History manifests itself in places of memory; also: certain individuals can be recognised as examples of history. When it comes to the new decade: Which are the places we will associate it with in the future? Are they digital rooms instead of the Admiralspalast or the “Ballhaus”? Will there be a new Bauhaus?
If we are going to put a name on the next decade, I guess we can call it the “Human Technology” era. This will be a time where we see the rapid evolution of relatable products that suit a wide variety of personal preferences, and technologies aspire to improve the way we live. We currently see how the evolution of technologies are widening the gap between lifestyles and human instincts, and we see an emotional halation spreading. To fill this gap, I believe we will see from now onwards creative work that uses technologies as tools — to draw out “humanity” and emotions that are universal to all human beings — being evaluated highly.
Which city is going to be the “melting pot” of ideas and creativity”? Are there already some new geniuses showing up?
With the evolution of digital platforms, I believe the concept of “city” does not fit the creative scene anymore. If we’re talking about focusing on “people” instead of the “city”. I’m paying a lot of attention to Kaname Hayashi, President of GROOVE X. With “drawing out human capabilities through robotics” as his mission, Mr. Hayashi is a creator who is developing “LOVOT”, a robot that serves as a human emotion companion instead of focusing on functionality. I believe we’ve reached a stage where we look for emotional/spiritual richness, exactly since we’ve obtained that luxury due to technological evolution. The reason why TikTok is embraced globally, because it stimulates people’s emotional senses, instead of focusing on functionalities. I believe we are going to see the arrival of a new era, where tech and creative influence each other.
We’ve reached a stage where we look for emotional/spiritual richness, exactly since we’ve obtained that luxury due to technological evolution.
Finally, what can we as creative people do to ensure that innovation and excellent communication continue to be linked to the notion of “Made in Germany”?

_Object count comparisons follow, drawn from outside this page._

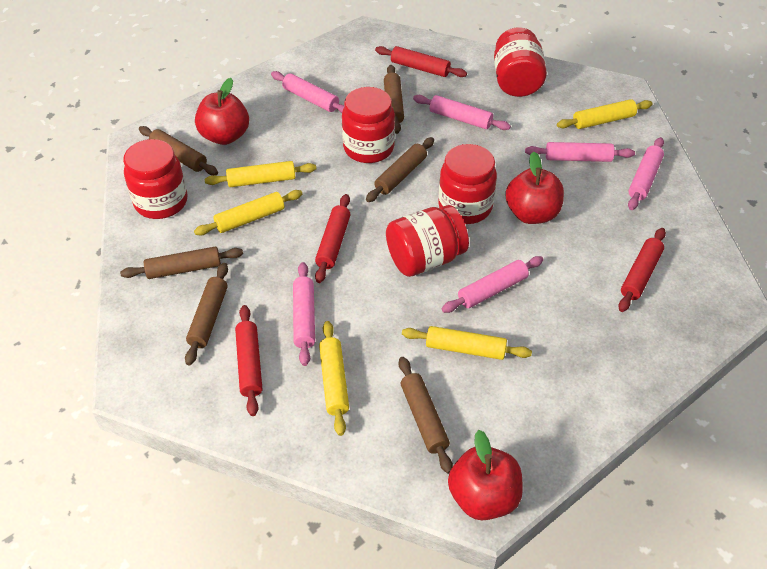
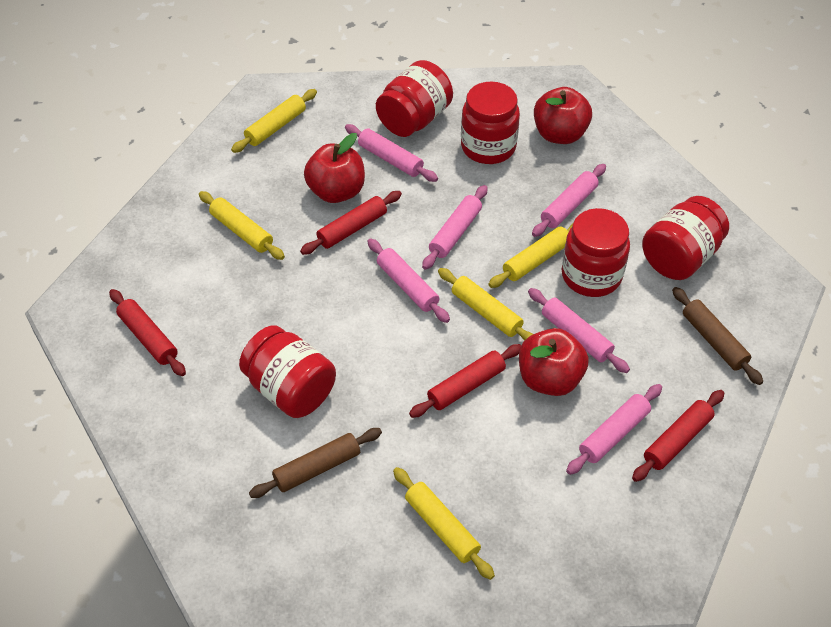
brown rolling pin: 6 -> 2

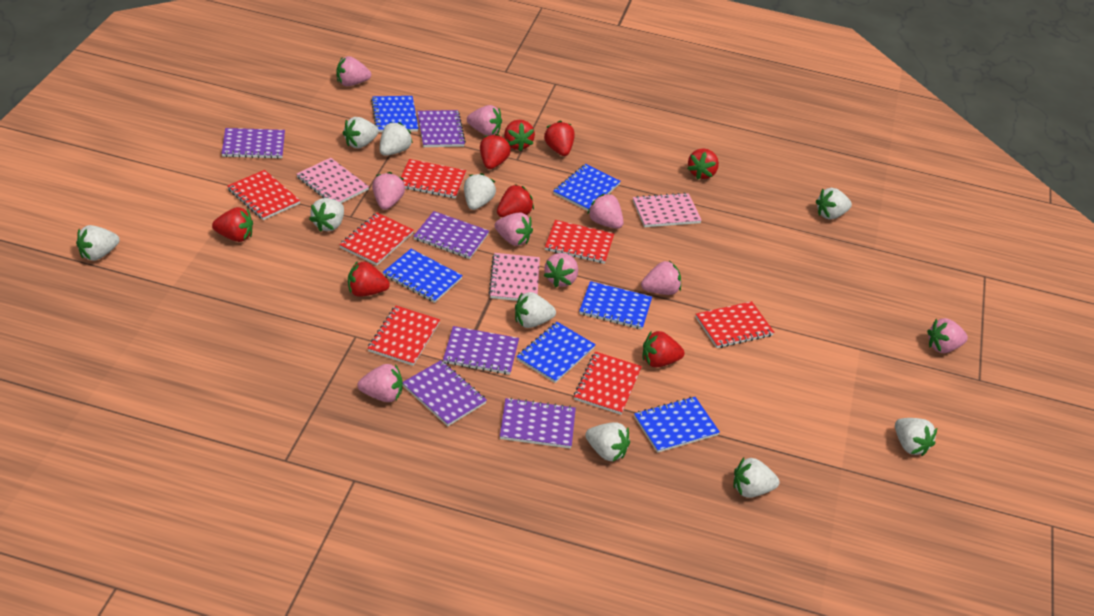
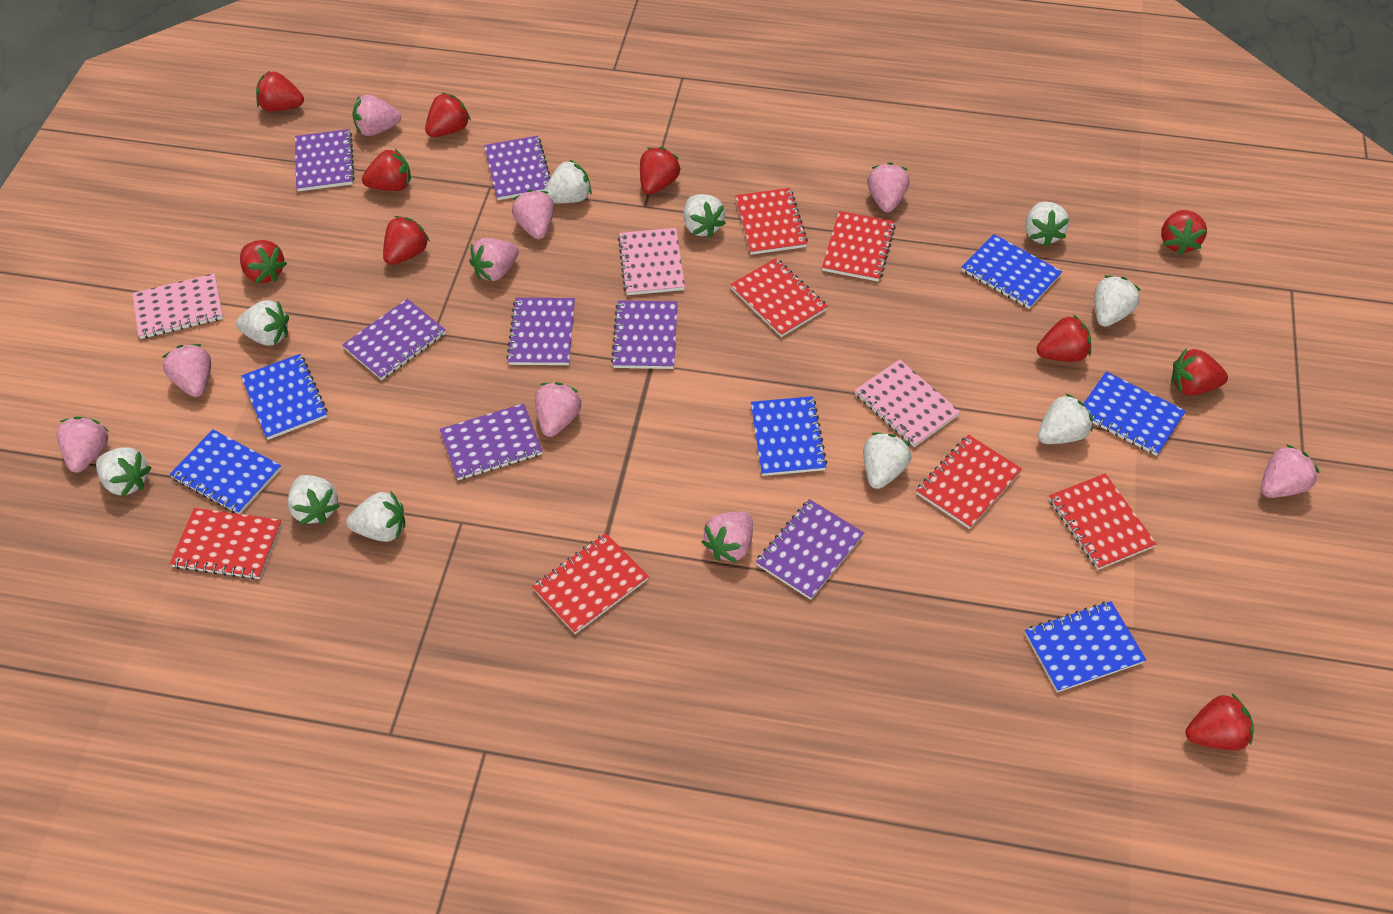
purple notebook: 6 -> 7
red strawberry: 8 -> 10

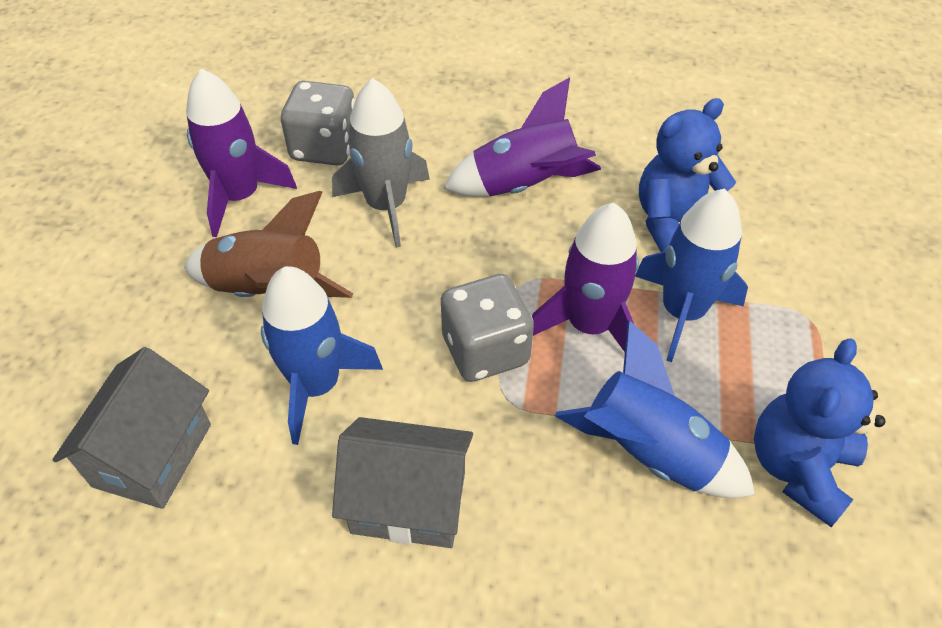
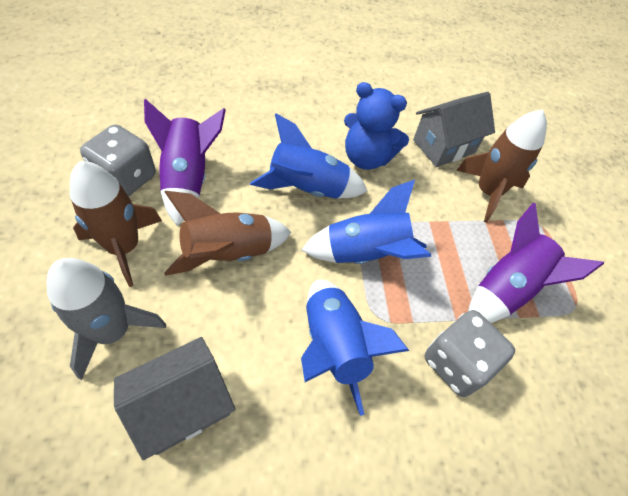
blue teddy bear: 2 -> 1
brown rocket: 1 -> 3
purple rocket: 3 -> 2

Starting out with the Bauhaus movement, Germany has impacted the world in many ways, in various artistic and cultural fields. I myself, a Japanese, am another who has been influenced by “Made in Germany”. I actually spent some time in the German creative industry and had many precious experiences there. Out of them, the words given to me from a German designer I respect — “Creativity is the ability to imagine others”— is what molds me as a creator today. The reason why “Made in Germany” are loved all over the world is because they’re based on creative thought out with human beings at the center. Designed to be mindful of the people who will use the products; functionalities and shapes that are well-considered and thoroughly thought out in fine detail. These simple forms created as a result of ultimate organization are the crystalized form of being considerate towards people. Some critics say that consideration, by which I mean the inherent capacity in human beings to respect the emotions and experiences of others, is deteriorating because of tech. However, it’s undeniable that the evolution of technology is broadening the horizons for opportunities for creators, in a definitive way. If you pursue innovation while utilizing technologies as tools in a positive way, keeping human-centric philosophies nurtured in Germany, then naturally, “Made in Germany” and high-quality communications can continue to work together.